As explicações para os recentes (e assustadores) ataques de orcas
Elas avançam contra embarcações nas águas do Estreito de Gibraltar, reacendendo debate sobre estresse enfrentado por esses animais
Lançado dois anos depois do clássico de Steven Spielberg, Tubarão, de 1975, o filme Orca, a Baleia Assassina surfou na onda de um gênero em ascensão na época, misturando suspense, terror e vingança da natureza. Com Richard Harris e Charlotte Rampling no elenco, o longa dirigido por Michael Anderson mostra o que acontece quando um baleeiro mata a mãe e o filho de uma família de orcas. O único sobrevivente do grupo de animais, o pai, empreende então uma vingança feroz contra a comunidade de pescadores da região. E dá-lhe susto atrás de susto, dentada atrás de dentada, o duelo do bicho com os humanos. Descontados os exageros ficcionais, os mares da Península Ibérica vivem agora turbulência semelhante.

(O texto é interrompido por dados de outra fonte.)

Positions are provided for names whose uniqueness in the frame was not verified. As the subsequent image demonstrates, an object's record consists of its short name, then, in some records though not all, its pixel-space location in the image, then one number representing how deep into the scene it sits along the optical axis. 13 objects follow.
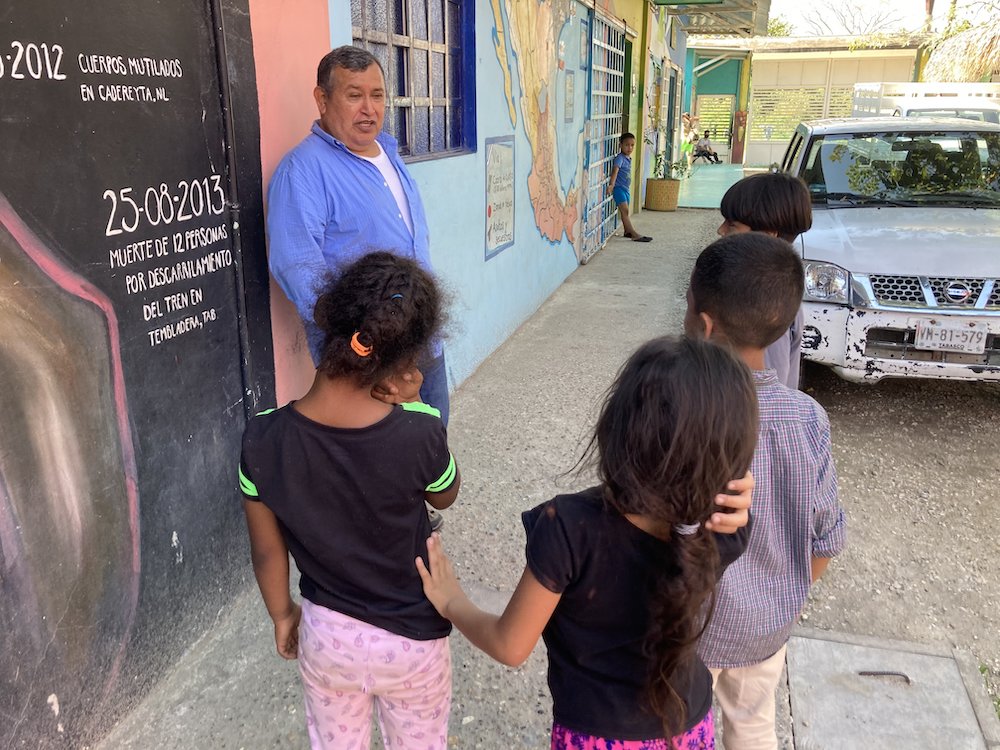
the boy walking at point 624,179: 10.70
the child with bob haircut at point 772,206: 2.70
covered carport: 25.59
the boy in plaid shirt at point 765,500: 1.53
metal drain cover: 2.31
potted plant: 14.02
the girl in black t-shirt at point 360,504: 1.44
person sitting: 27.25
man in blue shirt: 2.58
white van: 13.13
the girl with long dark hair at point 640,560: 1.13
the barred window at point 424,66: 3.85
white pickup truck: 4.12
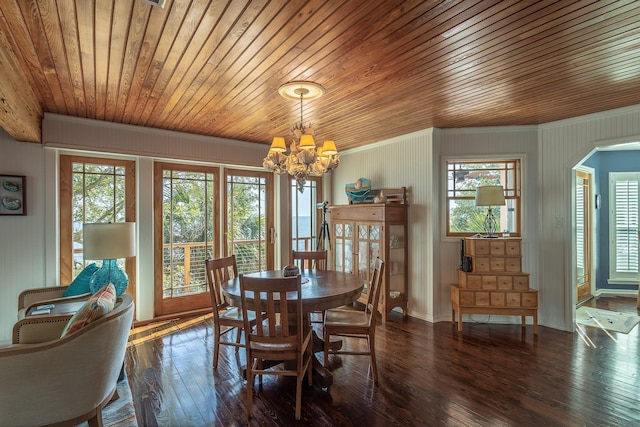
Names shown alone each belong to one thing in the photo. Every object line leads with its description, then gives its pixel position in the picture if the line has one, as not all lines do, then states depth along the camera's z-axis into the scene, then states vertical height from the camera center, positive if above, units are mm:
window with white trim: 5234 -245
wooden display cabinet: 4074 -450
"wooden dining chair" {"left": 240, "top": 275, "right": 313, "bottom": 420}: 2057 -796
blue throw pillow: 2830 -639
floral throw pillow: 1814 -588
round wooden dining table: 2301 -623
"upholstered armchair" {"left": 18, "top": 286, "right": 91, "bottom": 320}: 2624 -712
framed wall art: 3211 +223
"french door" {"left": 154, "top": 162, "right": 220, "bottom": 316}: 4160 -257
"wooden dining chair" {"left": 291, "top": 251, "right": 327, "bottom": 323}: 3644 -497
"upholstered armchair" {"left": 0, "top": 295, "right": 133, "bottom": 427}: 1592 -869
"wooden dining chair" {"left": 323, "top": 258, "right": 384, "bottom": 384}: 2557 -933
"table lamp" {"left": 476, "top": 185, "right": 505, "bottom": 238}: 3623 +191
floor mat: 3773 -1414
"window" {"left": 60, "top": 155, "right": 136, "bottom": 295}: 3588 +190
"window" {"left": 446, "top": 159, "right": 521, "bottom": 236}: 4137 +293
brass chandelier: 2583 +535
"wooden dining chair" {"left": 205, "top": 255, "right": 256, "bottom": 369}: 2766 -906
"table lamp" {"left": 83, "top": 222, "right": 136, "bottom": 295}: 2697 -291
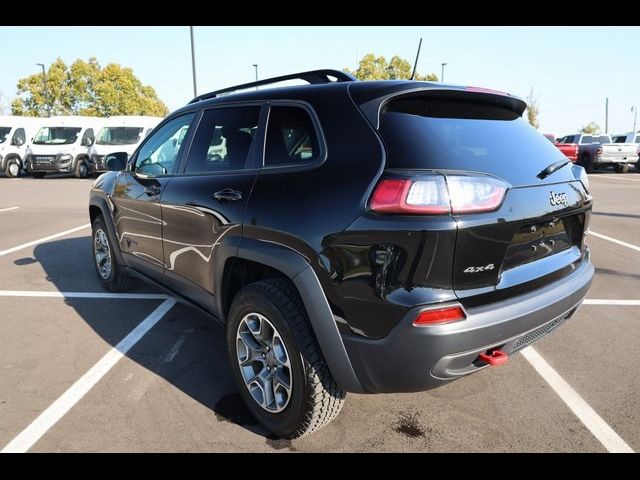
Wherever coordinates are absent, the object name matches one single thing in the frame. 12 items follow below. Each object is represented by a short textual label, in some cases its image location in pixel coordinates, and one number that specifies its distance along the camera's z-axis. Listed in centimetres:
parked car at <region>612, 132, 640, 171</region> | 2453
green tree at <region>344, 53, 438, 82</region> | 4550
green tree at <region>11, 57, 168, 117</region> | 4469
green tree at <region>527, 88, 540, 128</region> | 4454
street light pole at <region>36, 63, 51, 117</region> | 4319
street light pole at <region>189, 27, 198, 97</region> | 1978
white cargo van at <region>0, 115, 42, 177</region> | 2003
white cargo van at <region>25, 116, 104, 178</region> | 1892
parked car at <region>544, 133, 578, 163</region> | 2284
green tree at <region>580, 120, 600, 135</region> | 9725
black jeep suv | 194
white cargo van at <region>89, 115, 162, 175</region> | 1884
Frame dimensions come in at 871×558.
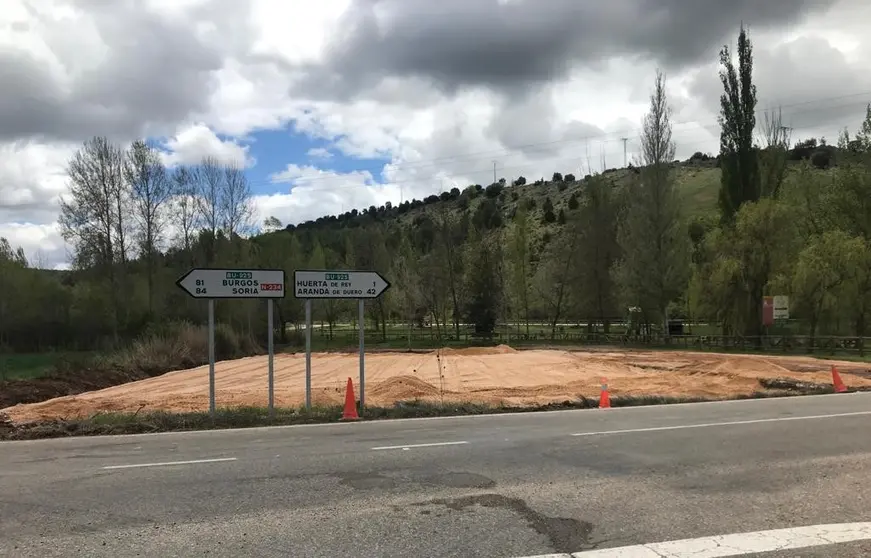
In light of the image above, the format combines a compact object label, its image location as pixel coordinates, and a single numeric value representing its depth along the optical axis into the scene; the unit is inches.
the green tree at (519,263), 2329.0
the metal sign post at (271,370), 528.4
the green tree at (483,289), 2237.9
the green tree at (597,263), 2266.2
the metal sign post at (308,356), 548.7
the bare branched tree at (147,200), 2174.0
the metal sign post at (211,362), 512.5
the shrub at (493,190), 7303.2
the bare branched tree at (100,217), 2044.8
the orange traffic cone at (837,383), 721.6
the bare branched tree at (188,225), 2390.5
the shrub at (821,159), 5477.4
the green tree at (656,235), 1798.7
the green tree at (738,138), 1779.0
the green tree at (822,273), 1355.8
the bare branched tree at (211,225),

No fim de maio, um grupo de orcas atacou o Mustique, um iate de bandeira britânica com 20 metros de comprimento, na parte atlântica do Estreito de Gibraltar. Ao abalroarem o barco, inutilizaram o leme e racharam o casco. As equipes de resgate espanholas mais próximas precisaram bombear a água salgada antes de rebocá-lo para um local seguro. Há três anos as autoridades espanholas têm registrado episódios como o do Mustique — foram mais de vinte. O Atlantic Orca Working Group (AOWG), equipe de pesquisadores da vida marinha que estuda orcas na região, diz que os casos foram relatados pela primeira vez em 2020. Naquele ano, o grupo apontou 52 eventos desse tipo. Em 2021, aumentaram para 197 e, em 2022, chegaram a 207. A maioria das interações envolveu embarcações à vela, mas também de pesca, botes infláveis e lanchas — o iate foi uma exceção. Em 2021, o veleiro dos brasileiros Paula Lamberti e Fernando Mendes partiu de Santa Maria, no Arquipélago de Açores, em direção a Lisboa, quando foi atacado e teve o leme danificado. O casal foi resgatado três horas depois.

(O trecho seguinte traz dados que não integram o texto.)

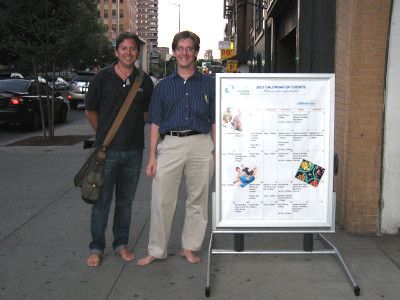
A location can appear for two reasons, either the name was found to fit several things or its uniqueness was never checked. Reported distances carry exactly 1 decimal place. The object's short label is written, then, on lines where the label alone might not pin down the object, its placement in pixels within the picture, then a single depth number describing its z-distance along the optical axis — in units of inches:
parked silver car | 1078.4
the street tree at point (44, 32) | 549.3
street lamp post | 2852.9
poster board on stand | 177.2
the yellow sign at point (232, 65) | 1078.1
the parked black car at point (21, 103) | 667.4
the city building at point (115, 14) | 5684.1
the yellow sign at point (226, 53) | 1094.7
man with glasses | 185.2
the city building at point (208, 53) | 3711.9
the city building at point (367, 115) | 219.5
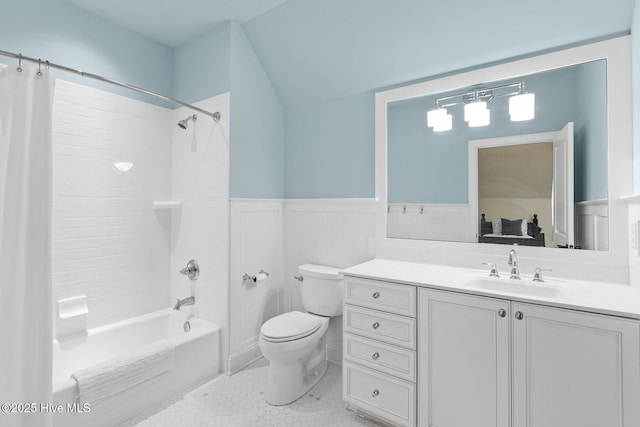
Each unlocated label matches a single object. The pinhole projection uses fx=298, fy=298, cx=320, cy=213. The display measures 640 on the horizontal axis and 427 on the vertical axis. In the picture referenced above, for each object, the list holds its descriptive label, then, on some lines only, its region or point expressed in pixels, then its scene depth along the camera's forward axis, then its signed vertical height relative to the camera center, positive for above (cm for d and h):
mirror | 159 +30
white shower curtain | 121 -14
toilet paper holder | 238 -50
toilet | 191 -80
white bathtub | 157 -99
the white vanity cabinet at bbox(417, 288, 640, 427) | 114 -64
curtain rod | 125 +77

Dado o espanto emoldurado pelo medo, é natural que se estabeleçam metáforas com o cinema — embora cientistas sérios não recomendem a comparação, simplista em demasia, mais colada a roteiros de Holywood do que à dura realidade. Contudo, o que se sabe ainda é pouco. De acordo com os pesquisadores da AOWG, há um pequeno grupo de cerca de 35 baleias que passa a maior parte do ano perto da costa ibérica para caçar atum vermelho — no cotejo com as orcas da Antártica, que podem atingir mais de 9 metros de comprimento, as ibéricas são menores, com 6,5 metros. Algumas ações de segurança já foram implementadas, como a suspensão da navegação nas cercanias dos assaltos. Pouco, ainda, para tranquilizar moradores e turistas — embora, ressalve-se, as orcas não tenham especial apreço por gente como nós, de carne e osso. Elas gostam é de seus pares.

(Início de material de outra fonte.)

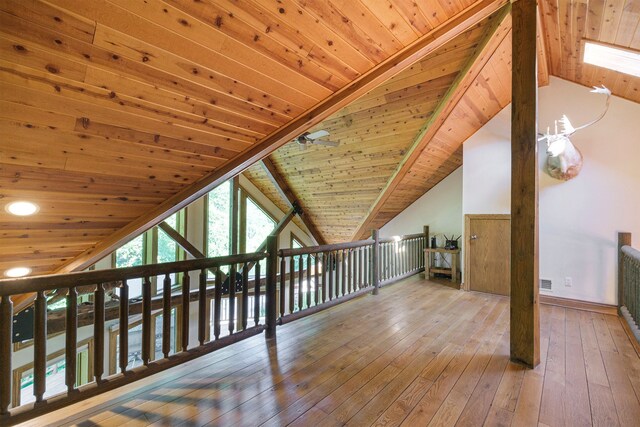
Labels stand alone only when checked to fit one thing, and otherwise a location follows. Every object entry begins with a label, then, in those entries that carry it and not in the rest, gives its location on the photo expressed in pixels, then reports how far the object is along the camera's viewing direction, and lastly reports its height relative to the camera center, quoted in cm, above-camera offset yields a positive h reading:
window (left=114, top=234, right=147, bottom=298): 557 -82
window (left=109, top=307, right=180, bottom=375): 525 -259
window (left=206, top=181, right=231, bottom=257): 678 -15
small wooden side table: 511 -95
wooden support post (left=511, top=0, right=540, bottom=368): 225 +18
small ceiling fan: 365 +98
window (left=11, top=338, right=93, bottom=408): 458 -269
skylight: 259 +150
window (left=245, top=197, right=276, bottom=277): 737 -29
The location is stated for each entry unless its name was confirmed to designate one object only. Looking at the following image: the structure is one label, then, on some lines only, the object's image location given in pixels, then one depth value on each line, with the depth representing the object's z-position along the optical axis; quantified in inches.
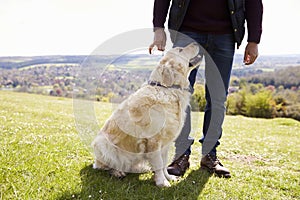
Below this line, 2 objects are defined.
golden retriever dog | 131.6
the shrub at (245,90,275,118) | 1215.6
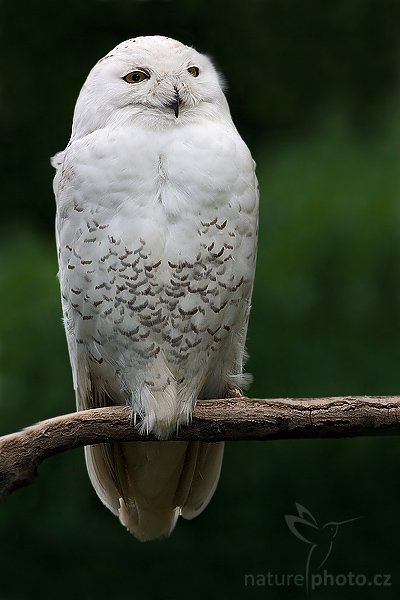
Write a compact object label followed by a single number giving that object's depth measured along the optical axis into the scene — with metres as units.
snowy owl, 6.39
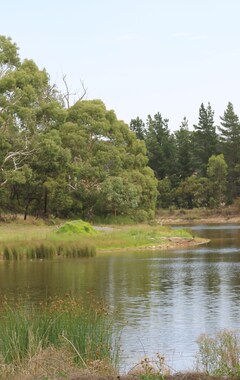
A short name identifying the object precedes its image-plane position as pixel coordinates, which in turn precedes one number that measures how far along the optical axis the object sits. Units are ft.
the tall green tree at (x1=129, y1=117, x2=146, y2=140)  462.60
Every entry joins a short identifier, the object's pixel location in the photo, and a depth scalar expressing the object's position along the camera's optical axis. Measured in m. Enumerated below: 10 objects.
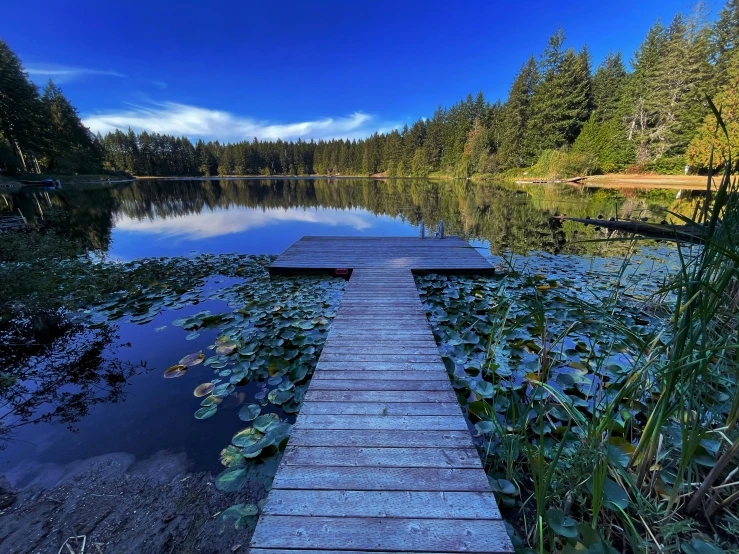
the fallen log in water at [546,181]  23.55
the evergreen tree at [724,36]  19.89
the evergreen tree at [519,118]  30.89
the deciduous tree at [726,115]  14.53
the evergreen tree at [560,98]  26.86
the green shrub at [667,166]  20.38
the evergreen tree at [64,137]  29.38
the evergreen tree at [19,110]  23.04
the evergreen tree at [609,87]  26.48
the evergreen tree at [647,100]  21.33
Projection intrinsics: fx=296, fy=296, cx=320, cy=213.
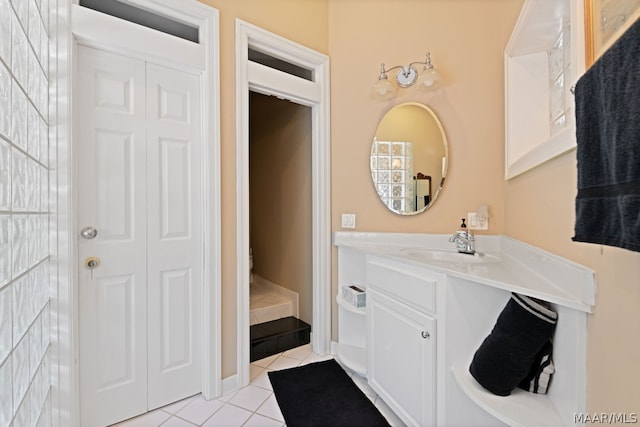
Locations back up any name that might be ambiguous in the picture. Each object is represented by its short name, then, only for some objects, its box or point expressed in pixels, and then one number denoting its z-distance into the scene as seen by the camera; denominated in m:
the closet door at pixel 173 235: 1.66
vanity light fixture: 2.03
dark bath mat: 1.60
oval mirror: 2.08
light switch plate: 2.27
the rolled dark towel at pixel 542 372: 1.16
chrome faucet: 1.89
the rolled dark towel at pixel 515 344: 1.13
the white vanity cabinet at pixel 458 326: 1.03
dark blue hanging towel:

Principais predadores dos oceanos, são conhecidas por avançarem contra espécies marinhas, como peixes, pinguins, aves, tartarugas, mexilhões e ostras, além de se alimentarem também de outros mamíferos, como focas e baleias. Casos como o de Dawn Brancheau, treinadora do parque Sea World, na Flórida, que em 2010 foi morta pela orca Tilikum, são raros. Investigações mostraram que o comportamento agressivo aconteceu devido às condições degradantes a que os animais eram submetidos em cativeiro. Não é o caso de achar que as orcas ajam emocionalmente, como se reagissem à presença de seres humanos. “Elas simplesmente respondem à presença dos barcos em seu território”, diz o biólogo Alfredo López Fernandez, da Universidade de Aveiro, integrante do AOWG. É ilusão, também, imaginar que sejam assassinas, para ficar no título do filme. Há estragos materiais, mas quase sempre sem sangue. A moral da história: entender os limites da natureza ajuda a fazer do planeta um bom lugar para se viver, até porque não há outro.